Asymco's chart of Apple's cash hoard following the company's Q3 2011 earnings
Here’s what some of the most vocal are saying about what Apple should do with its mound of cash.
- Bernstein Research analyst Toni Sacconaghi in the Wall Street Journal called it ”a level of cash that’s preposterous by any metric.” He says Apple should either buy back shares of its stock or issue a dividend.
- Over at Fortune, Philip Elmer-DeWitt argues against such a movie and warns “don’t be fooled” by those Wall Street analysts howling about Apple paying a dividend. “What these men want done is for Apple to give the money to ‘the stockholders,’” he writes. “What they don’t say is that they are the stockholders. Institutions own more than 70% of Apple’s shares and would be the primary beneficiaries of any buyback or dividend.”
- Daily Finance suggested Apple could buy a company with its hoard of cash. DF didn’t suggest any company in particular should be targeted. But it did point out that “[w]ith a market cap in excess of $360 billion, it could easily use its stock as currency” to make an even larger acquisition.
- Other eyebrow-raising suggestions thrown out there include Apple getting into the TV or gaming business, or snapping up Facebook, Hulu, or Netflix.
If the past is a predictor of the future, Apple is likely to do nothing drastic.
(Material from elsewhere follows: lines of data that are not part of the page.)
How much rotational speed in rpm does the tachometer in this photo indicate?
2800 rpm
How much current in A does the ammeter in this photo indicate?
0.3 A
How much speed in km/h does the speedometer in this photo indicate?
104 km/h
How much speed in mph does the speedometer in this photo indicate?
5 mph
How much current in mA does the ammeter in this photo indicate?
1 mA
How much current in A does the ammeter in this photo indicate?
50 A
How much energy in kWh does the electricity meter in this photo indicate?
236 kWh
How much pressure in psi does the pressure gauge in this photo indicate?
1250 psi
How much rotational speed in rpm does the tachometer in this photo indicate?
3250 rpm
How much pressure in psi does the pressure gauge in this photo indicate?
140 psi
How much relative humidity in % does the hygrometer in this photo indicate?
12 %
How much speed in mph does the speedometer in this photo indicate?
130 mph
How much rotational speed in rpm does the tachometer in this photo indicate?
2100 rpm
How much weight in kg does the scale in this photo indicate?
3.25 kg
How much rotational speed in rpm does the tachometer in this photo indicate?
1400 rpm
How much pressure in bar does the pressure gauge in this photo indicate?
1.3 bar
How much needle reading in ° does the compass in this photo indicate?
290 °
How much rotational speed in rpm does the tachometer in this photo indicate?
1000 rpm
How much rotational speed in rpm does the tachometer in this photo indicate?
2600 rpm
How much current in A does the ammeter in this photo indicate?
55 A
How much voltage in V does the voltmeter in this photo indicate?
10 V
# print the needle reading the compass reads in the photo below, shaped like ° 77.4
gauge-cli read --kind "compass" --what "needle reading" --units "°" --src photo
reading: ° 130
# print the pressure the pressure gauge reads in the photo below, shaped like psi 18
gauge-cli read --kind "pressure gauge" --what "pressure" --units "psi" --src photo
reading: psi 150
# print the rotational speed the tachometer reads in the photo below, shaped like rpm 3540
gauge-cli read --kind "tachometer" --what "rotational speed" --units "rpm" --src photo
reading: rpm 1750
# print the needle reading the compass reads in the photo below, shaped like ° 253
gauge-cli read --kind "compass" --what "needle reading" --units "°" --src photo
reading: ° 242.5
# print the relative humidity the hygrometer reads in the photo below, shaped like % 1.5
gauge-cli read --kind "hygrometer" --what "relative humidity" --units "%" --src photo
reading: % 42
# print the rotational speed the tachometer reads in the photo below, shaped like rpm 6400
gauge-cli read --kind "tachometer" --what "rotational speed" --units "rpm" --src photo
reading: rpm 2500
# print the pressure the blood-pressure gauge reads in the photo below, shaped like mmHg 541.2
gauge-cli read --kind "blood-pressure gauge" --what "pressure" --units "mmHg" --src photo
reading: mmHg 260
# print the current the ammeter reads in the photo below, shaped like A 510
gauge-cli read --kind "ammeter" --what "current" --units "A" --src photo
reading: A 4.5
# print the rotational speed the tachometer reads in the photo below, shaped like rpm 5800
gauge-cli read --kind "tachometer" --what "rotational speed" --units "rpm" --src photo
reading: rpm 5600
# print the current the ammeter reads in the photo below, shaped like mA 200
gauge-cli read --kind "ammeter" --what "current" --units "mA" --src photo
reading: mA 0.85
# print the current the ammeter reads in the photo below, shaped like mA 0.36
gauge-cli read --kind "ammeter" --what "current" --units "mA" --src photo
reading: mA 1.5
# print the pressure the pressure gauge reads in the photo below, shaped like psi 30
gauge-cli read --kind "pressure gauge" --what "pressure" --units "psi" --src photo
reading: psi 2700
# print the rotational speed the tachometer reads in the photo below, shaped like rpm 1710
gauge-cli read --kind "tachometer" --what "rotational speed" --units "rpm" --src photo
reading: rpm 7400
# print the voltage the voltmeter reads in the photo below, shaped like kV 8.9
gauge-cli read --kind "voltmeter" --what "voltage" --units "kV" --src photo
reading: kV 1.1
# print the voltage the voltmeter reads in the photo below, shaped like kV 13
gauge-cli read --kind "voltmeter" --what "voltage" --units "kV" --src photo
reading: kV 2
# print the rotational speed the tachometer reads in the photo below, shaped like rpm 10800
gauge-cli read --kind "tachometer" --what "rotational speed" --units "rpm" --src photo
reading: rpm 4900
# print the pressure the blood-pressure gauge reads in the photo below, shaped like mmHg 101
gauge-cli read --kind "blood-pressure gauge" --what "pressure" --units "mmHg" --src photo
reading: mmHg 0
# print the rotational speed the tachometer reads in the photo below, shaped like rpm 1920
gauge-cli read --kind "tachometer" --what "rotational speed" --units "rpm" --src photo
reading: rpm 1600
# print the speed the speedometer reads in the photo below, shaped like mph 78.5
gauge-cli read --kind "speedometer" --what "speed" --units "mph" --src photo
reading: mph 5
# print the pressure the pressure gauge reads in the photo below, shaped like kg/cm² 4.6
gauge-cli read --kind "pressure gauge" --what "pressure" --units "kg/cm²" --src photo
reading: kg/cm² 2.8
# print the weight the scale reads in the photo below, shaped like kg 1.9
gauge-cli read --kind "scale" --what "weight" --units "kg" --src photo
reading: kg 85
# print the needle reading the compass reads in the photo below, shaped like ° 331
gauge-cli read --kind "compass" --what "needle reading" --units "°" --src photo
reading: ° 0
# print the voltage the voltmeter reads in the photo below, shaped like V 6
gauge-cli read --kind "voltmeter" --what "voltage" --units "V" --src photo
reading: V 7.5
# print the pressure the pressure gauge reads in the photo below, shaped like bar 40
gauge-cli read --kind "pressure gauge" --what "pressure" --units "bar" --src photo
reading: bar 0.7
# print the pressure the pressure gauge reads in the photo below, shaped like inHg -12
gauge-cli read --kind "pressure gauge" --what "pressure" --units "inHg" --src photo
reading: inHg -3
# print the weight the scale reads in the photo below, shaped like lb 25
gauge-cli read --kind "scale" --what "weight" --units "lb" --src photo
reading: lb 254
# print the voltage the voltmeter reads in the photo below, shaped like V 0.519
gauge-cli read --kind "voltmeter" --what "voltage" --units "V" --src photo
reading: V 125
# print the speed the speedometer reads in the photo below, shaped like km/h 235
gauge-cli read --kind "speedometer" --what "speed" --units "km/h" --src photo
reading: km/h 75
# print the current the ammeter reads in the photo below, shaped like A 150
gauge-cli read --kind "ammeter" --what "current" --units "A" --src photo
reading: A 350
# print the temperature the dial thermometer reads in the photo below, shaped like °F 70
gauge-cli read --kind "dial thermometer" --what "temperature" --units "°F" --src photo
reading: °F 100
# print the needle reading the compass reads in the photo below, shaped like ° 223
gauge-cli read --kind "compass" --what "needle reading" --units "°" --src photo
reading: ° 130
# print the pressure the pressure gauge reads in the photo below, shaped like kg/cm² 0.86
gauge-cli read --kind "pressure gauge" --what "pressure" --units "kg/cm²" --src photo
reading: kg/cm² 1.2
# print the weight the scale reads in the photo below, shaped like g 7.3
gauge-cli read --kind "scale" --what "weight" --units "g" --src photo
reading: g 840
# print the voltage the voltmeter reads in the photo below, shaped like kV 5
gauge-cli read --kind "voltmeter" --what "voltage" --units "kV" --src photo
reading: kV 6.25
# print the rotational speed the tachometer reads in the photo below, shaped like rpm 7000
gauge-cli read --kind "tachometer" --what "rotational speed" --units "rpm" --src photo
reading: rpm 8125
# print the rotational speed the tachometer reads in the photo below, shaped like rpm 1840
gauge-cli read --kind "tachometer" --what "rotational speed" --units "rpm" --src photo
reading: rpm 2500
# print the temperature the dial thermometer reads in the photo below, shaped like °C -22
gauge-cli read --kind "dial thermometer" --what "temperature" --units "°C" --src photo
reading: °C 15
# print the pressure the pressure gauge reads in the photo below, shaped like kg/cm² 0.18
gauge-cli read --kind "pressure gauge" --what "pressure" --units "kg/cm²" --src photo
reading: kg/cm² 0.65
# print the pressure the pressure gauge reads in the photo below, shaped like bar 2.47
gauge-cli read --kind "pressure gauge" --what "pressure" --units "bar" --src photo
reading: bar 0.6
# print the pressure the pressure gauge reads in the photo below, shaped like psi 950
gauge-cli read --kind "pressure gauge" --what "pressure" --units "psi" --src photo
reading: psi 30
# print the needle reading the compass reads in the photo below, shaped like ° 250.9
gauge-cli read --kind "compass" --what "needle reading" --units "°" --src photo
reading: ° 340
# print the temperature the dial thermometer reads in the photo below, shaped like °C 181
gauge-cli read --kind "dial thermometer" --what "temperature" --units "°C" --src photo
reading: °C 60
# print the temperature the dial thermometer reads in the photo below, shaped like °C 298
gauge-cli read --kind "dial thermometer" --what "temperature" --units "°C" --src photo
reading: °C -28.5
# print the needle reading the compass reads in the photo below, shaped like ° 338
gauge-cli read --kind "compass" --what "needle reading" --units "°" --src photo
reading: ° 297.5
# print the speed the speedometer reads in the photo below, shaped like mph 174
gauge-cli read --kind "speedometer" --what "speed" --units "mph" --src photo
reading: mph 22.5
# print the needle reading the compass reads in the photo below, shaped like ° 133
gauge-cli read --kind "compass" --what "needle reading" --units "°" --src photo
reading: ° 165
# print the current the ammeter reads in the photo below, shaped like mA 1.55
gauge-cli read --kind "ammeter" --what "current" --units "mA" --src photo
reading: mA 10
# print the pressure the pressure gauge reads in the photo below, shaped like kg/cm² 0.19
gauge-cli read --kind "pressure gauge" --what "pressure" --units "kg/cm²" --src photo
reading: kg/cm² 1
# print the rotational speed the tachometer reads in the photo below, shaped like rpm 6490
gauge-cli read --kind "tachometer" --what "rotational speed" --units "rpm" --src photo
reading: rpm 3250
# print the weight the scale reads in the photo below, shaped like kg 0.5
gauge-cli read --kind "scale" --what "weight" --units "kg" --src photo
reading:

This is not the first time the company has come under fire for its conservative spending ways. At a shareholder meeting last year, Jobs was peppered with questions regarding his plans for the money (he joked he was going to “throw a toga party” with it) but he answered very directly about how Apple think about its cash on hand: namely that it provides “security and flexibility.”
“When you take risks, it’s like jumping up in the air, and it’s nice to know the ground will be there when you land,” he said at the time. “We run our company conservatively from a financial point of view because you never know what opportunity is around the corner … We’re very fortunate that if we needed to acquire something we could write a check for it and not have to borrow money.”
With the ongoing war in the mobile industry over intellectual property taking place right now, that attitude is proving awfully prescient. Earlier this month Apple was able to put down $2.6 billion as part of a consortium that bought Nortel’s mobile patent portfolio, an amount that’s relatively tiny compared with the rest of the cash Apple’s got stashed away.